Re: [PATCH v7 6/6] drm/msm: iommu: Replace runtime calls with runtime suppliers
From: Tomasz Figa
Date: Thu Feb 22 2018 - 03:14:29 EST
On Fri, Feb 16, 2018 at 9:13 AM, Tomasz Figa <tfiga@xxxxxxxxxxxx> wrote:
> On Fri, Feb 16, 2018 at 2:14 AM, Robin Murphy <robin.murphy@xxxxxxx> wrote:
>> On 15/02/18 04:17, Tomasz Figa wrote:
>> [...]
>>>>
>>>> Could you elaborate on what kind of locking you are concerned about?
>>>> As I explained before, the normally happening fast path would lock
>>>> dev->power_lock only for the brief moment of incrementing the runtime
>>>> PM usage counter.
>>>
>>>
>>> My bad, that's not even it.
>>>
>>> The atomic usage counter is incremented beforehands, without any
>>> locking [1] and the spinlock is acquired only for the sake of
>>> validating that device's runtime PM state remained valid indeed [2],
>>> which would be the case in the fast path of the same driver doing two
>>> mappings in parallel, with the master powered on (and so the SMMU,
>>> through device links; if master was not powered on already, powering
>>> on the SMMU is unavoidable anyway and it would add much more latency
>>> than the spinlock itself).
>>
>>
>> We now have no locking at all in the map path, and only a per-domain lock
>> around TLB sync in unmap which is unfortunately necessary for correctness;
>> the latter isn't too terrible, since in "serious" hardware it should only be
>> serialising a few cpus serving the same device against each other (e.g. for
>> multiple queues on a single NIC).
>>
>> Putting in a global lock which serialises *all* concurrent map and unmap
>> calls for *all* unrelated devices makes things worse. Period. Even if the
>> lock itself were held for the minimum possible time, i.e. trivially
>> "spin_lock(&lock); spin_unlock(&lock)", the cost of repeatedly bouncing that
>> one cache line around between 96 CPUs across two sockets is not negligible.

**Work instructions**:
(a) Answer these questions about the mailing-list reply:
(i) What date and time does the reply carry?
(ii) How many CPUs and how many sockets are named in the cache line example?
(iii) What lock does the unmap path currently hold, and around what?
(b) Copy the mailing-list reply between "Re: [PATCH v7" and "are concerned about?", inclusive, and change "locking" to "synchronization".

**Dataset**:
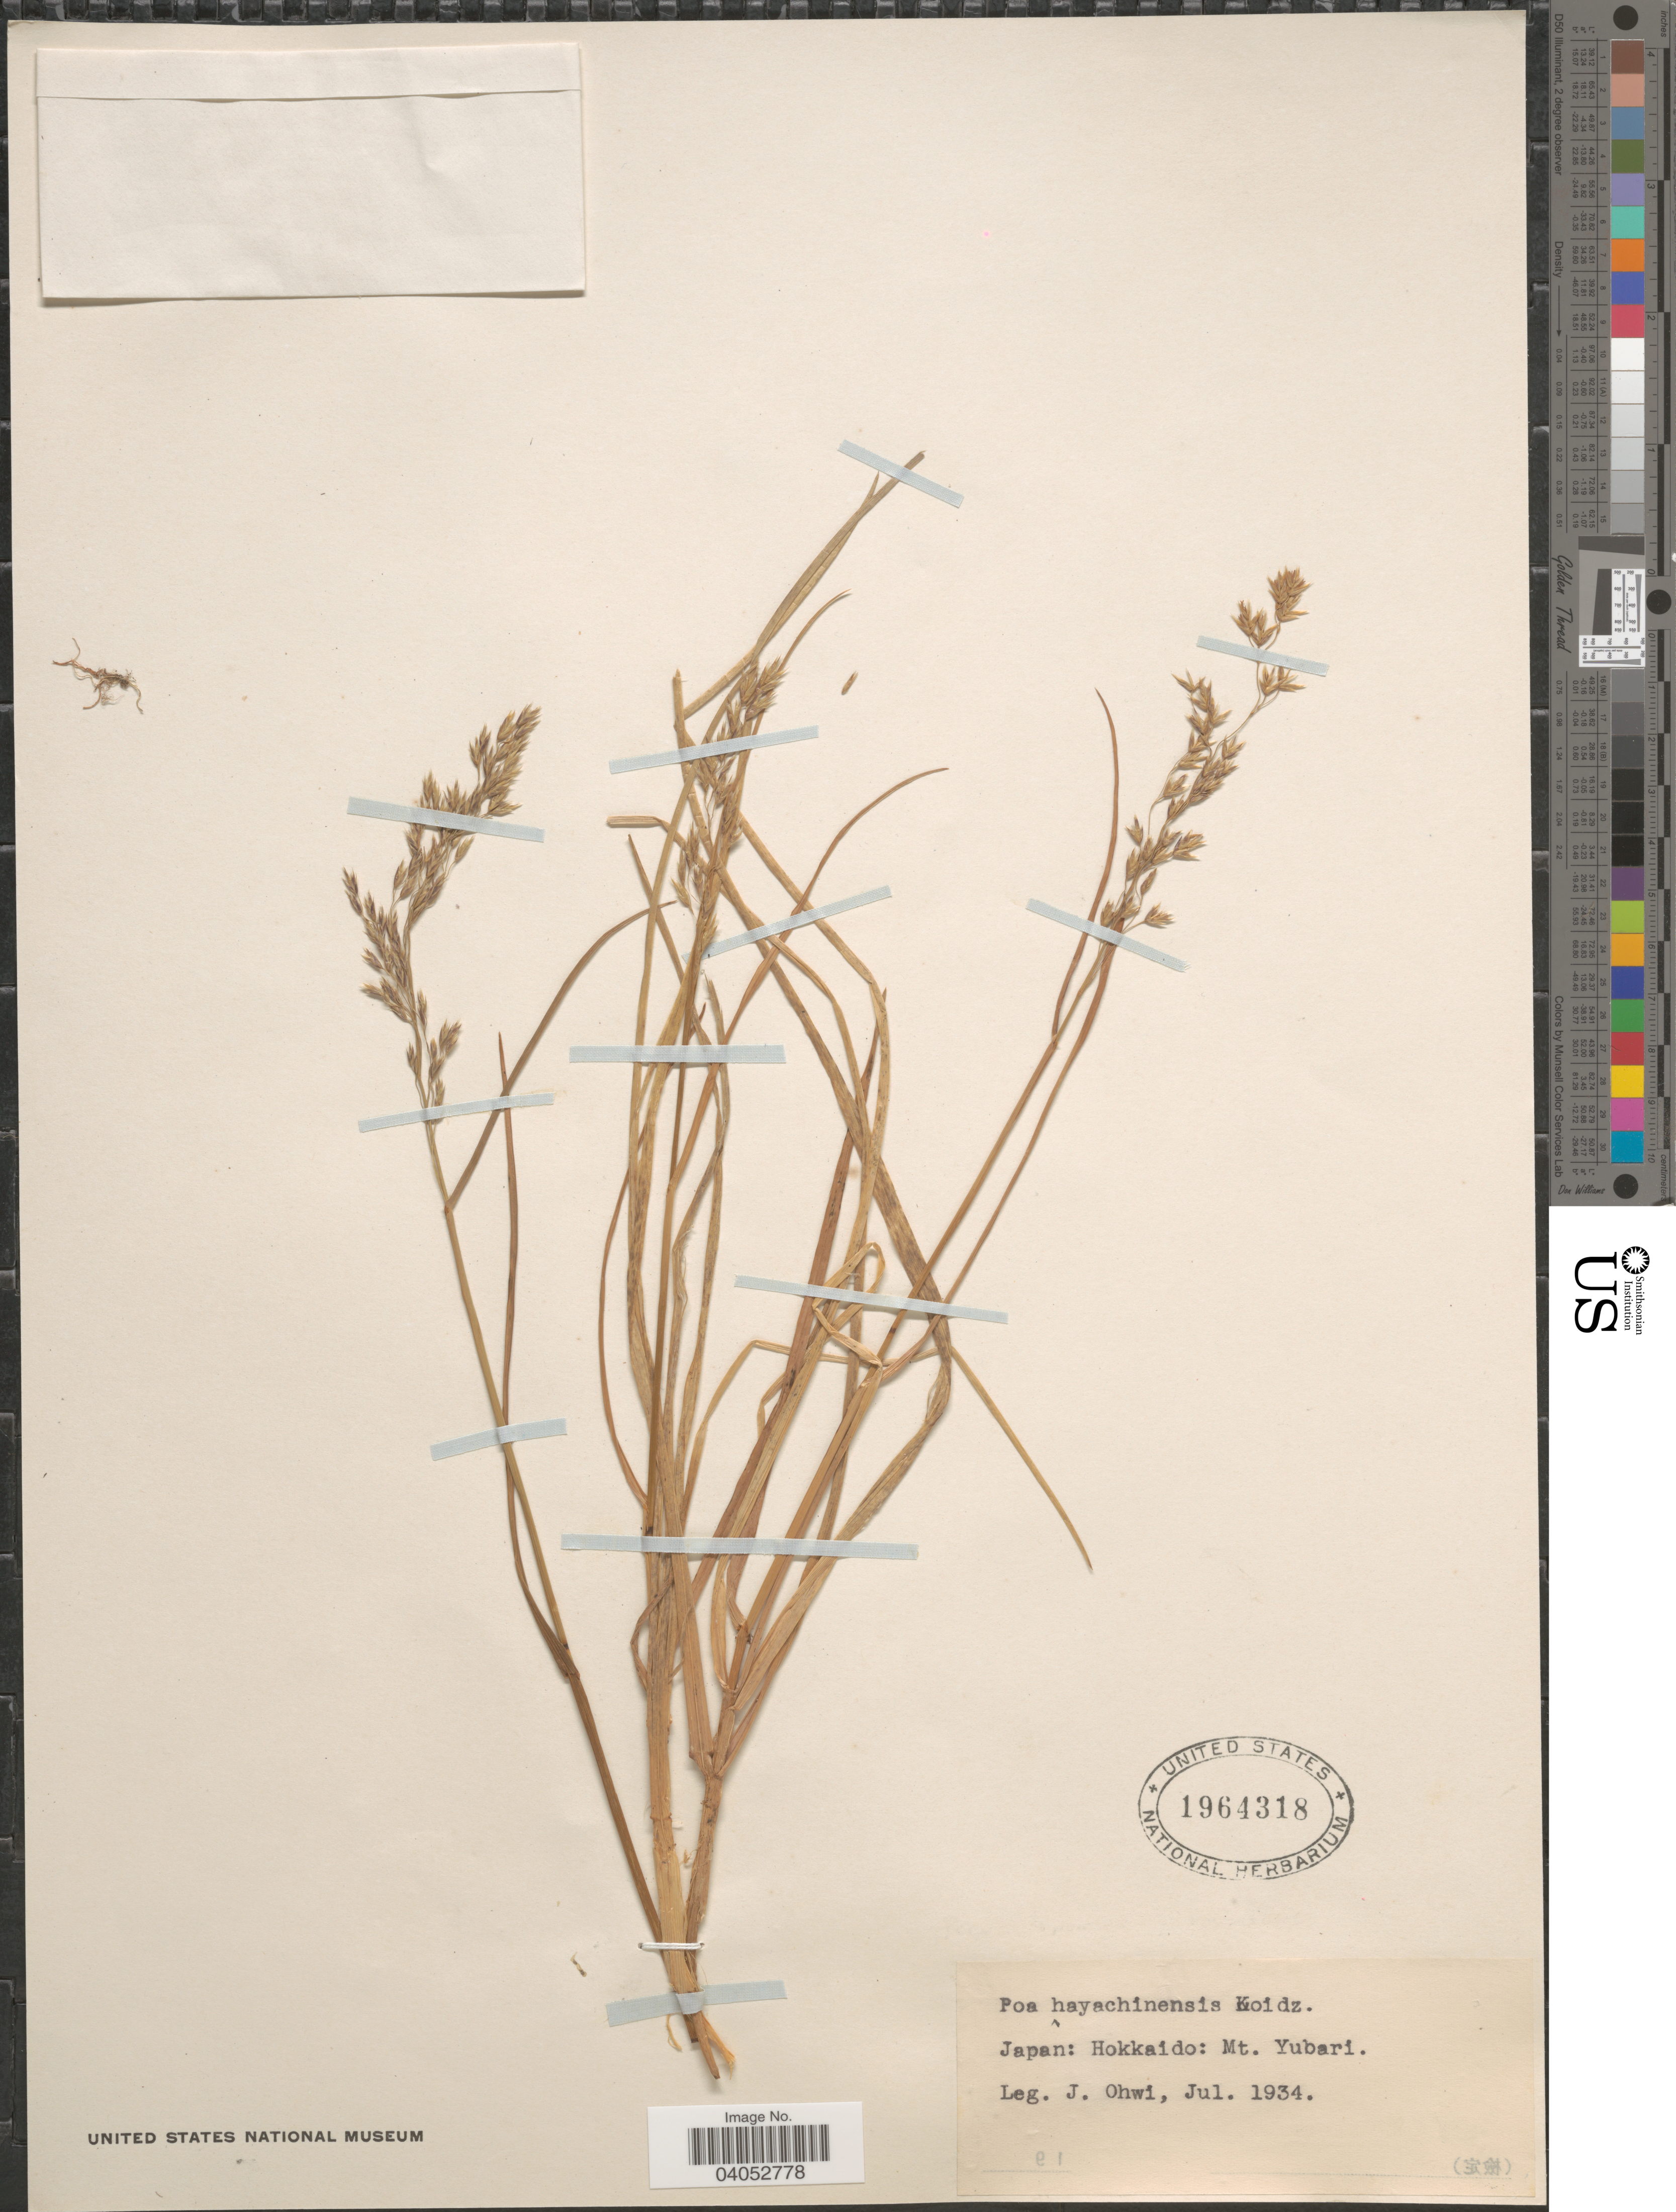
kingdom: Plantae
* * *
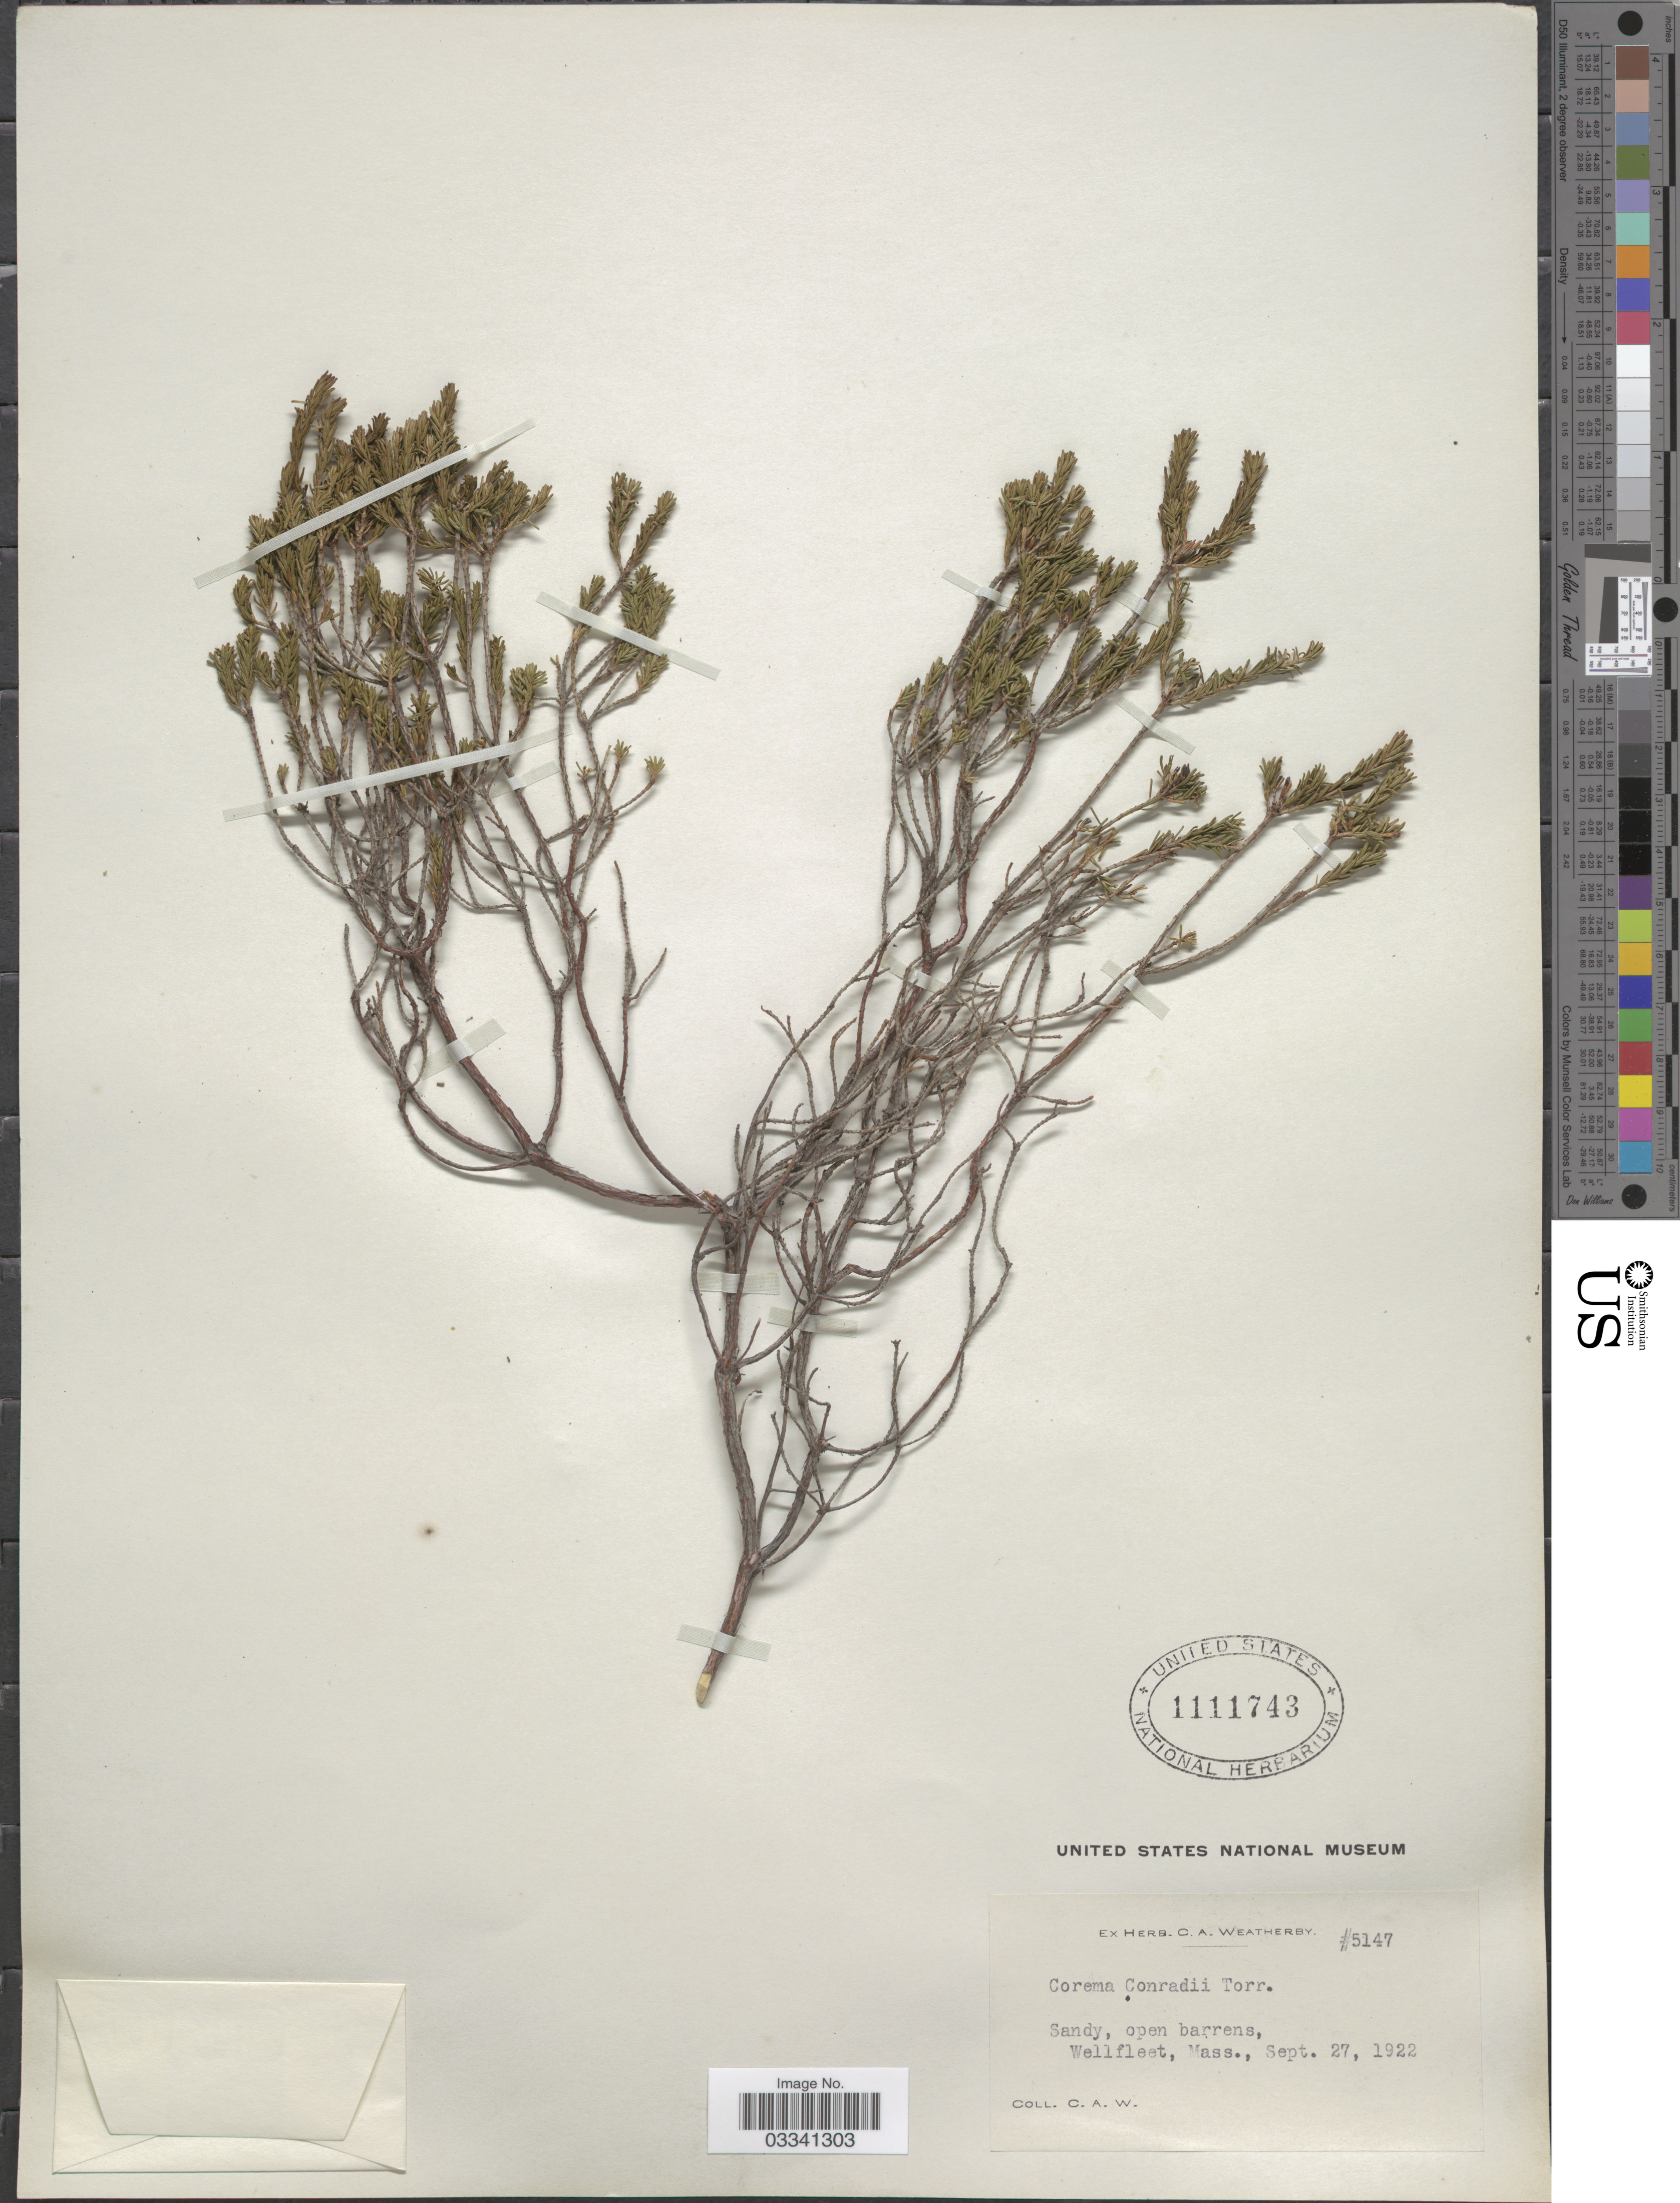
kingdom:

**Outputs**:
(a)
(i) Thu Feb 22 2018 - 03:14:29 EST
(ii) 96 CPUs across two sockets
(iii) A per-domain lock around TLB sync

(b)
Re: [PATCH v7 6/6] drm/msm: iommu: Replace runtime calls with runtime suppliers
From: Tomasz Figa
Date: Thu Feb 22 2018 - 03:14:29 EST
On Fri, Feb 16, 2018 at 9:13 AM, Tomasz Figa <tfiga@xxxxxxxxxxxx> wrote:
> On Fri, Feb 16, 2018 at 2:14 AM, Robin Murphy <robin.murphy@xxxxxxx> wrote:
>> On 15/02/18 04:17, Tomasz Figa wrote:
>> [...]
>>>>
>>>> Could you elaborate on what kind of synchronization you are concerned about?